In his statement, Mr. Manafort said he heard rumors “almost every week” about his return to Ukraine.
“The answer is that I haven’t been to Ukraine for about 10 years and I have no plans to go there,” he said.
Yet a version of Manafort’s memo was forwarded to several Ukrainians allied with a prominent political figure seen as a possible rival to President Volodymyr Zelensky in as-yet-unscheduled future elections, according to people familiar with the matter. They claimed that these Ukrainians were not interested in Mr. Manafort’s services. They spoke on condition of anonymity because they feared a backlash from Mr. Trump if they publicly called out Mr. Manafort.
Some members of Mr. Manafort’s coalition were surprised to learn that they were cited in a memo distributed in Ukraine.
“Had we known this was a prospect, we would have politely declined to be named in said pitch as we would not be working there at this time,” said Ryan Smith, president of Rapid Loop Consulting , in a press release.
Rapid Loop Consulting was founded in 2013 by Mr. Blair, whose work for the Trump campaign was featured in the memo. He divested entirely from the company after the election, Mr. Smith said.
Mr. Smith said Rapid Loop had agreed to be included in discussions with Mr. Manafort’s coalition “when they see an opportunity for the company to provide value,” but he added that it does not had discussed “no specific commitments or potential clients” with anyone. in the coalition.
Concerns about work in Ukraine stem in part from the ongoing war and skepticism about US military aid for the defense of Ukraine, and partly from the history of Mr. Manafort.

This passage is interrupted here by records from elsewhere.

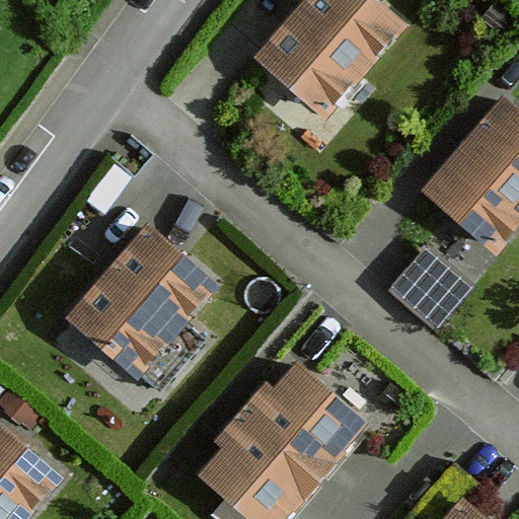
[(374,0),(303,0),(255,56),(327,124),(404,24),(374,0)]
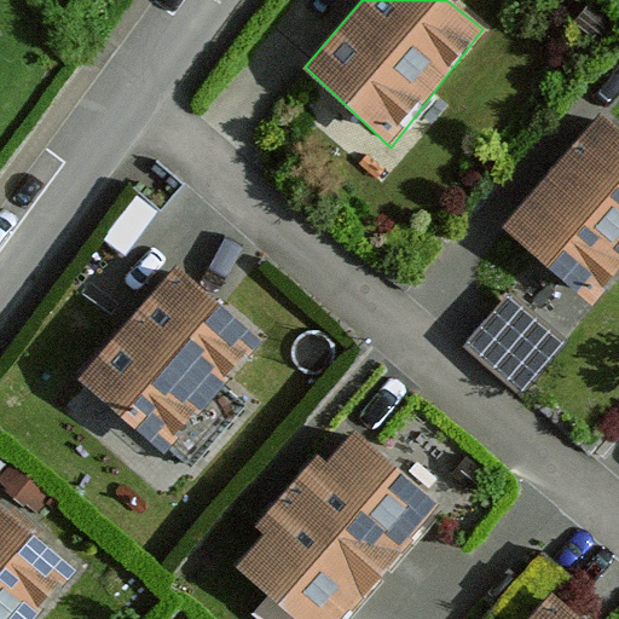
[(618,126),(605,113),(504,229),(594,307),(618,275),(618,126)]
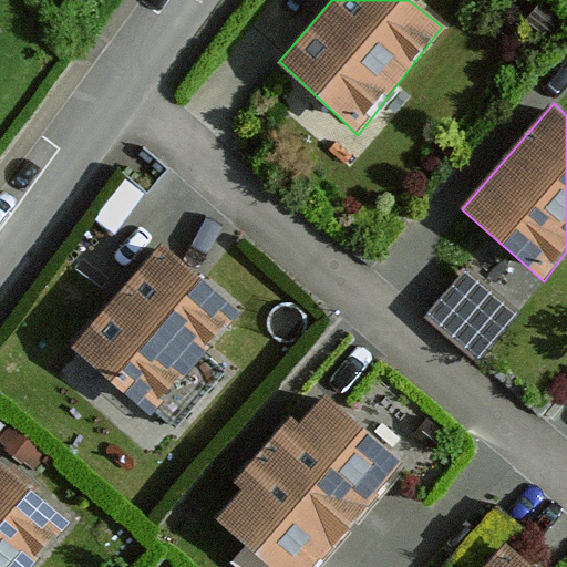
[(161,247),(74,341),(153,415),(243,316),(161,247)]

He was paid tens of millions of dollars by oligarchs and other interests supporting the party of Viktor F. Yanukovych, whose successful campaign for Ukraine’s presidency in 2010 Mr. Manafort led. After the collapse of Mr. Yanukovych’s government in 2014, amid street protests against Despite his corruption and pivot to Moscow, Mr. Manafort continued to quietly court the oligarchs who had supported the Yanukovych government. Mr. Manafort offered to serve as a liaison to Mr. Trump’s team and advised a new Russia-aligned party.
Mr. Manafort and a partner which prosecutors later characterized as “a former Russian intelligence officer“discussed a plan to end hostilities that could have ceded control of part of Ukraine to Russia and reinstated Mr. Yanukovych as leader of that region, according to a special prosecutor’s report that investigated Mr. Trump’s team.
Mr. Manafort was also among the Trump associates who distrust fomented in private on Ukraine with Mr. Trump and his team. It culminated with a White House pressure campaign against Mr. Zelensky’s government that backfired, leading to Mr. Trump’s first impeachment.
Yet Mr. Manafort maintained his position alongside Mr. Trump and returned to his orbit after winning his pardon. He took a volunteer role helping plan last year’s Republican National Convention. THE arrangement completed after a report in the Washington Post revealed that it had continued to do business internationally, particularly in China.
Mr. Manafort has been seen at the private Trump Mar-a-Lago resort in Palm Beach, Fla., since the election, according to people familiar with his whereabouts.
“He and Trump,” Mr. Hoyos said, “they don’t hide the fact that they are friends.”
Mitra Taj contributed reporting from Lima, Peru.